Non erano tanti, ma son venuti con le loro magliette e striscioni di protesta per ricordare alle autorità che, ancora oggi, per ottenere una cittadinanza italiana, ci vuole una decina d’anni. L’associazione che hanno formato si chiama “COLECTIVO DE ITALIANOS SIN RECONOCIMIENTO”, un nome emblematico che continua a ricordare che i servizi consolari italiani, in tutto il pianeta, possono avere eccellenti funzionari, ma sono assolutamente insufficienti. La lotta dal nostro giornale non ha mai avuto a che fare con le persone, ma é contro uno Stato che continua a dimenticarsi dei propri discendenti. L’unico che si ricorda e continua a martellare é Fabio Porta che, dal Parlamento italiano, rimane una voce solitaria.
Abbiamo intervistato Gabriela Colombo, lider di questa nuova associazione che, come vediamo nella foto, esibisce orgogliosa la foto del suo bisnonno che giunse in Uruguay nel XIX secolo. Ha diritto alla sua cittadinanza e ha formato questo collettivo che comincia a scomodare le autorità, soprattutto un COMITES inesistente che neanche li ascolta.

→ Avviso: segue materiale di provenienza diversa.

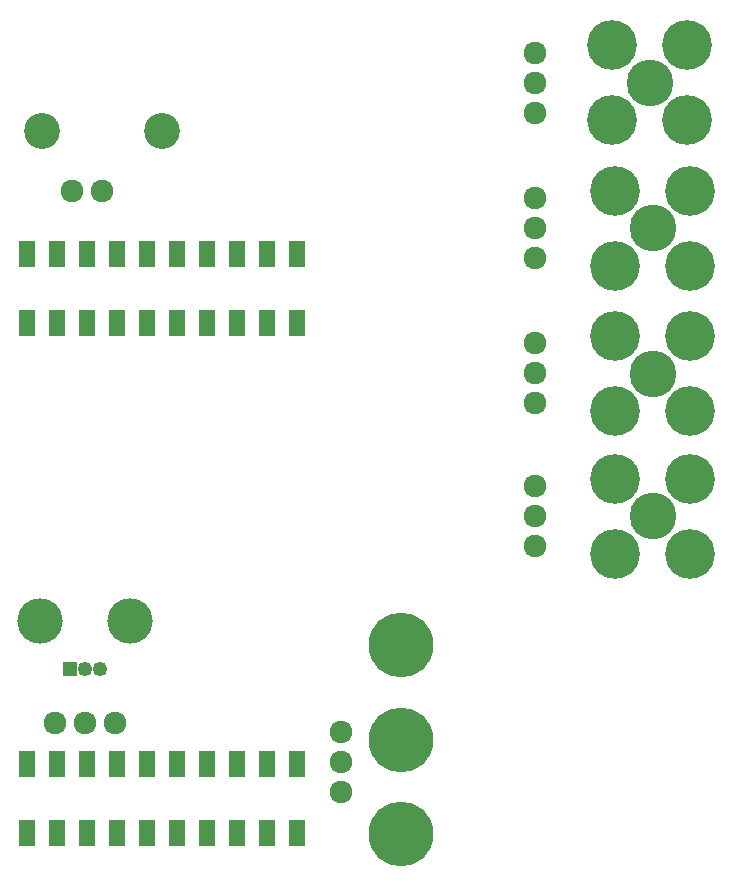
<source format=gbr>
G04 #@! TF.FileFunction,Soldermask,Bot*
%FSLAX46Y46*%
G04 Gerber Fmt 4.6, Leading zero omitted, Abs format (unit mm)*
G04 Created by KiCad (PCBNEW 4.0.7) date 04/22/18 16:27:13*
%MOMM*%
%LPD*%
G01*
G04 APERTURE LIST*
%ADD10C,0.100000*%
%ADD11C,5.480000*%
%ADD12C,1.924000*%
%ADD13C,3.850000*%
%ADD14R,1.250000X1.250000*%
%ADD15C,1.250000*%
%ADD16C,3.041600*%
%ADD17R,1.390600X2.178000*%
%ADD18C,4.210000*%
%ADD19C,3.956000*%
G04 APERTURE END LIST*
D10*
D11*
X142748000Y-167261000D03*
X142748000Y-175260000D03*
X142748000Y-183261000D03*
D12*
X137703560Y-174594520D03*
X137703560Y-177134520D03*
X137703560Y-179674520D03*
X118567200Y-173812200D03*
X116027200Y-173812200D03*
X113487200Y-173812200D03*
D13*
X119837200Y-165176200D03*
X112217200Y-165176200D03*
D14*
X114757200Y-169265600D03*
D15*
X116007200Y-169265600D03*
X117257200Y-169265600D03*
D12*
X117475000Y-128778000D03*
X114935000Y-128778000D03*
D16*
X112395000Y-123698000D03*
X122555000Y-123698000D03*
D17*
X133985000Y-183172100D03*
X111125000Y-134150100D03*
X111125000Y-139992100D03*
X111125000Y-177330100D03*
X111125000Y-183172100D03*
X113665000Y-134150100D03*
X116205000Y-134150100D03*
X118745000Y-134150100D03*
X121285000Y-134150100D03*
X123825000Y-134150100D03*
X126365000Y-134150100D03*
X128905000Y-134150100D03*
X131445000Y-134150100D03*
X133985000Y-134150100D03*
X113665000Y-139992100D03*
X116205000Y-139992100D03*
X118745000Y-139992100D03*
X121285000Y-139992100D03*
X123825000Y-139992100D03*
X126365000Y-139992100D03*
X128905000Y-139992100D03*
X131445000Y-139992100D03*
X133985000Y-139992100D03*
X113665000Y-177330100D03*
X116205000Y-177330100D03*
X118745000Y-177330100D03*
X121285000Y-177330100D03*
X123825000Y-177330100D03*
X126365000Y-177330100D03*
X128905000Y-177330100D03*
X133985000Y-177330100D03*
X113665000Y-183172100D03*
X116205000Y-183172100D03*
X118745000Y-183172100D03*
X121285000Y-183172100D03*
X123825000Y-183172100D03*
X126365000Y-183172100D03*
X128905000Y-183172100D03*
X131445000Y-183172100D03*
X131445000Y-177330100D03*
D18*
X160909000Y-128778000D03*
D19*
X164084000Y-131953000D03*
D18*
X167259000Y-128778000D03*
X160909000Y-135128000D03*
X167259000Y-135128000D03*
X160909000Y-141097000D03*
D19*
X164084000Y-144272000D03*
D18*
X167259000Y-141097000D03*
X160909000Y-147447000D03*
X167259000Y-147447000D03*
X160909000Y-153162000D03*
D19*
X164084000Y-156337000D03*
D18*
X167259000Y-153162000D03*
X160909000Y-159512000D03*
X167259000Y-159512000D03*
X160655000Y-116459000D03*
D19*
X163830000Y-119634000D03*
D18*
X167005000Y-116459000D03*
X160655000Y-122809000D03*
X167005000Y-122809000D03*
D12*
X154114500Y-122174000D03*
X154114500Y-119634000D03*
X154114500Y-117094000D03*
X154114500Y-134493000D03*
X154114500Y-131953000D03*
X154114500Y-129413000D03*
X154114500Y-146748500D03*
X154114500Y-144208500D03*
X154114500Y-141668500D03*
X154114500Y-158813500D03*
X154114500Y-156273500D03*
X154114500Y-153733500D03*
M02*

</source>
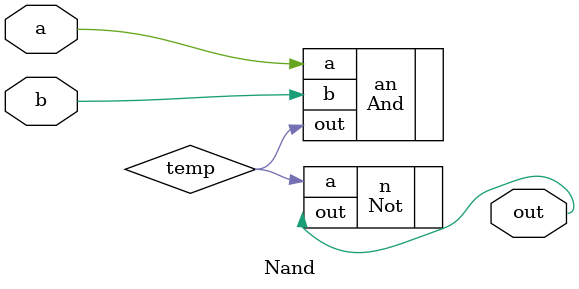
<source format=v>
module Nand(input a , b , output out );
	wire temp;
	And an(.a(a) , .b(b) , .out(temp) );
	Not n(.a(temp) , .out(out));
endmodule

</source>
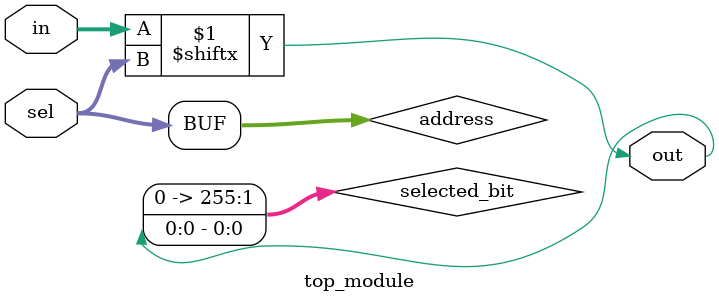
<source format=sv>
module top_module (
	input [255:0] in,
	input [7:0] sel,
	output  out
);

wire [7:0] address;
assign address = sel;

wire [255:0] selected_bit;
assign selected_bit = in[address];

assign out = selected_bit;

endmodule

</source>
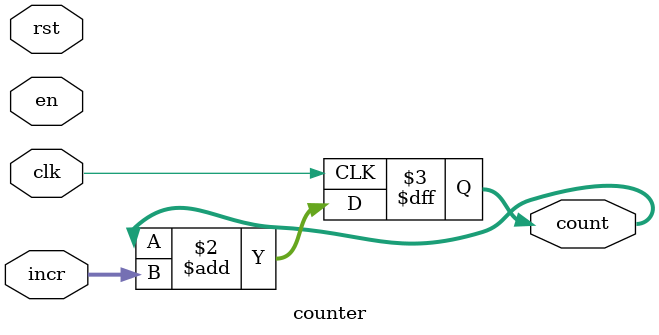
<source format=sv>
module counter #(
    parameter WIDTH = 8
)(
    input logic clk,
    input logic rst,
    input logic en,
    input logic [WIDTH-1:0] incr,
    output logic [WIDTH-1:0] count
);

always_ff @ (posedge clk)
    count <= count + incr;
endmodule

</source>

Perché l’esistenza di questo gruppo?
Gabriela Colombo - “L’idea è sorta spontaneamente, trovandoci davanti al Consolato per protestare e formando poi un gruppo di Whatsapp che è cominciato a crescere e crescere. Non possiamo permettere che le autorità continuino a ignorarci, non ne possiamo proprio piú. Alcuni di noi, aspettiamo un turno da oltre 10 anni e non vogliamo morire prima di poter ottenere ció che ci spetta di diritto, la cittadinanza italiana. Il mio bisnonno italiano é venuto a Montevideo nel Secolo XIX ma nella nostra famiglia, l’impronta italiana è sempre stata presente, le nostre tradizioni sono come quelle di un italiano qualsiasi, la riunione delle domeniche attorno a un tavolo o tifare per l’Italia, eccetto ovviamente quando gioca contro l’Uruguay!!!
Avete qualche speranza?
Gabriela Colombo - “Ovviamente la speranza non muore mai, ma siamo veramente stanchi di questa situazione e continueremo a lottare per il nostro diritto di avere un passaporto italiano. Non siamo d’accordo con la violenza e stiamo puntando piú sulla speranza che lo Stato Italiano possa risolvere questo problema di milioni di discendenti di italiani in tutto il mondo che hanno i nostri stessi diritti: essere italiani” Ovviamente che il COMITES attuale, non ha neanche concesso una riunione con questo gruppo di “potenziali” concittadini. Ascoltarli, piú che un regalo è un dovere. Spiegare perché succede questo è anche un dovere. Il MAE destina ad ogni sede consolare un certo numero settimanale di pratiche da fare, che sono attorno alle 50, forse oggi un po’ di piú, ma, se ci sono 500 persone che cercano di accedere all’impenetrabile pagina di appuntamenti di qualsiasi consolato, devono soltanto pregare che qualcuno cancelli l’appuntamento e sperare nel miracolo. Su questo punto deve essere l’Italia come paese a pronunciarsi. Facciamo come gli spagnoli? Cittadinanza fino al nonno o la Germania che concede soltanto ai figli di tedeschi? Insomma, qui bisogna darsi una mossa, perché ci sono letteralmente milioni di discendenti che, avendo diritto a ottenere la cittadinanza, non lo possono fare.